Po pierwsze: lokalizacja i najbliższe sąsiedztwo
Gdy kupujesz nieruchomość na rynku wtórnym, zadanie w tej kwestii masz mocno ułatwione. Wokół bloku powstała już bowiem cała infrastruktura, dlatego wszystko widzisz jak na dłoni. Możesz ocenić, czy mieszkanie naprzeciwko garaży, zaplecza galerii handlowej czy cmentarza w pełni Ci odpowiada. Natomiast gdy nabywasz nieruchomość z rynku pierwotnego, musisz zmierzyć się z pewną dozą niepewności. Choć masz oczywiście prawo do zapoznania się z miejscowym planem zagospodarowania przestrzennego, nie zawsze powie Ci ono precyzyjnie, co powstanie w bezpośrednim sąsiedztwie bloku. Zawsze istnieje ryzyko, że za kilka lat coś przysłoni Ci piękny widok z okna na pobliskie korony drzew. Pod względem lokalizacji i sąsiedztwa korzystniej zatem wypada rynek wtórny. Zajrzyj, aby przejrzeć mieszkania Płock – adresowo.pl zgromadziło całkiem sporo interesujących ofert.
Po drugie: metraż mieszkania
Niedługo bierzesz ślub i razem z partnerem planujesz powiększenie rodziny? Nie kupujcie kawalerki z myślą o tym, że za rok, dwa ją sprzedacie. Będziecie wówczas musieli zapłacić podatek od sprzedaży, a procedury notarialne również pochłoną koszty. Zdecydowanie lepiej w takiej sytuacji uwzględnić nieco większe mieszkanie. Zwłaszcza, że im większy metraż, tym niższa kwota za metr kwadratowy. Widać to na poniższym wykresie.
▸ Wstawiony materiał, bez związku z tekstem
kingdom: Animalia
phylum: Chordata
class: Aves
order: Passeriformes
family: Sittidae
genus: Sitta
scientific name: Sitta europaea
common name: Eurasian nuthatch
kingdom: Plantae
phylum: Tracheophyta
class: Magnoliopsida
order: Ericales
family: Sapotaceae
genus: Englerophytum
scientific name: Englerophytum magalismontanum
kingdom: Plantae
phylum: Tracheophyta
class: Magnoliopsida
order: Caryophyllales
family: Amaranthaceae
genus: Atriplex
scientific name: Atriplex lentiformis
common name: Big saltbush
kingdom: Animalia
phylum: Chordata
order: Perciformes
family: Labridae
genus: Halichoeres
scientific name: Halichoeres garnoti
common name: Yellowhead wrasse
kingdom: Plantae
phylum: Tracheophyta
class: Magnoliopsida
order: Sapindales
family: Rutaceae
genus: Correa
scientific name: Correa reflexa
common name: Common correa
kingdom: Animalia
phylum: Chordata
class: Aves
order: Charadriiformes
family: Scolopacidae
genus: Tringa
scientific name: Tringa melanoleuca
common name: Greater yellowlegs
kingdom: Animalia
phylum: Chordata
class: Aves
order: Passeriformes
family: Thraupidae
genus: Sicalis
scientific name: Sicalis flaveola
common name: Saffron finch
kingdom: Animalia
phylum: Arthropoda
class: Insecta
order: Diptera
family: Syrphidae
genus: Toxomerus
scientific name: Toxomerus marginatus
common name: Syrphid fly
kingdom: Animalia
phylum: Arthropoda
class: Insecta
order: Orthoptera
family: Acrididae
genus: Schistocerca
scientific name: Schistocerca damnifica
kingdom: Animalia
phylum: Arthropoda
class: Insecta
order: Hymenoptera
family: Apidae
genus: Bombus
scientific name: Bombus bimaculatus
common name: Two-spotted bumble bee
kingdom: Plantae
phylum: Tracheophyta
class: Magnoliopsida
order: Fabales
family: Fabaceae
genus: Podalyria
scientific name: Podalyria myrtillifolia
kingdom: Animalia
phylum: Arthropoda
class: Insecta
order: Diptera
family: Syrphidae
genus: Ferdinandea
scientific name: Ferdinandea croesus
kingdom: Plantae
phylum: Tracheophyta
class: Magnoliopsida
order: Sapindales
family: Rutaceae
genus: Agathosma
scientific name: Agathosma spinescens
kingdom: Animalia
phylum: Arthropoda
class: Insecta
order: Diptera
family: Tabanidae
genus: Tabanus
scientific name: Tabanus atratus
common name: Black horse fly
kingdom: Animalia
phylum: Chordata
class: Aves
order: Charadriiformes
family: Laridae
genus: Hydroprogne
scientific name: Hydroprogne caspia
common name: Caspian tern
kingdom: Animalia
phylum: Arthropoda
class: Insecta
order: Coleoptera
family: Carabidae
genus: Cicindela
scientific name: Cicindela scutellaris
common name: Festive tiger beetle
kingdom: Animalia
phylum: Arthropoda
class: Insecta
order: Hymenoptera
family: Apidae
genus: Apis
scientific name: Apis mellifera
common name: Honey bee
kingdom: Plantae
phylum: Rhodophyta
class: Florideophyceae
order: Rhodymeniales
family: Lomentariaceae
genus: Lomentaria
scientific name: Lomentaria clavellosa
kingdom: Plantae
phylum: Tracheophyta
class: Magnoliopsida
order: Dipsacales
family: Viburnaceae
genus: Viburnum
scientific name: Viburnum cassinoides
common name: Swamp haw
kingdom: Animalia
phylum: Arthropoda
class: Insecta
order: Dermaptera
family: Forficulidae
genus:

Po trzecie: balkon, loggia lub ogródek
Ciasne, ale własne, miejsce do spędzenia wolnego czasu na świeżym powietrzu docenili wszyscy ci, którzy przez ostatnie miesiące byli zamknięci w swoich domach. Posiadanie balkonu, loggi lub ogródka pozwala cieszyć się wiosenną i letnią pogodą wspólnie z rodziną lub znajomymi. Nabywając nowe mieszkanie, warto wziąć ten czynnik pod uwagę.
Po czwarte: komórka lokatorska
Nowoczesne budownictwo oferuje zazwyczaj komórki lokatorskie, usytuowane na poziomie -1. Można w nich przechowywać sprzęt sportowy, zabawki dziecięce, stare książki, rower i wiele innych rzeczy. To duże wsparcie zwłaszcza dla tych osób, które nie mają zbyt dużej powierzchni mieszkaniowej i muszą zmieścić się ze wszystkimi przedmiotami na ograniczonym metrażu.
Po piąte: garaż podziemny lub naziemne miejsce postojowe
Dziś wiele osób bez samochodu czuje się jak bez ręki. Mobilność Polaków z każdym rokiem jest coraz większa, a liczba aut na rodzinę rośnie. Dlatego też dokupienie naziemnego miejsca postojowego lub miejsca w garażu podziemnym wydaje się nieodzowne. Zwłaszcza że w miastach ciągle brakuje miejsc parkingowych i nic nie wskazuje na to, aby miało się to zmienić. Liczba pojazdów natomiast diametralnie wzrasta. Dlatego warto pomyśleć o tej kwestii zawczasu. Miejsce postojowe przypisane do mieszkania jest też dużym atutem przy ewentualnej sprzedaży nieruchomości.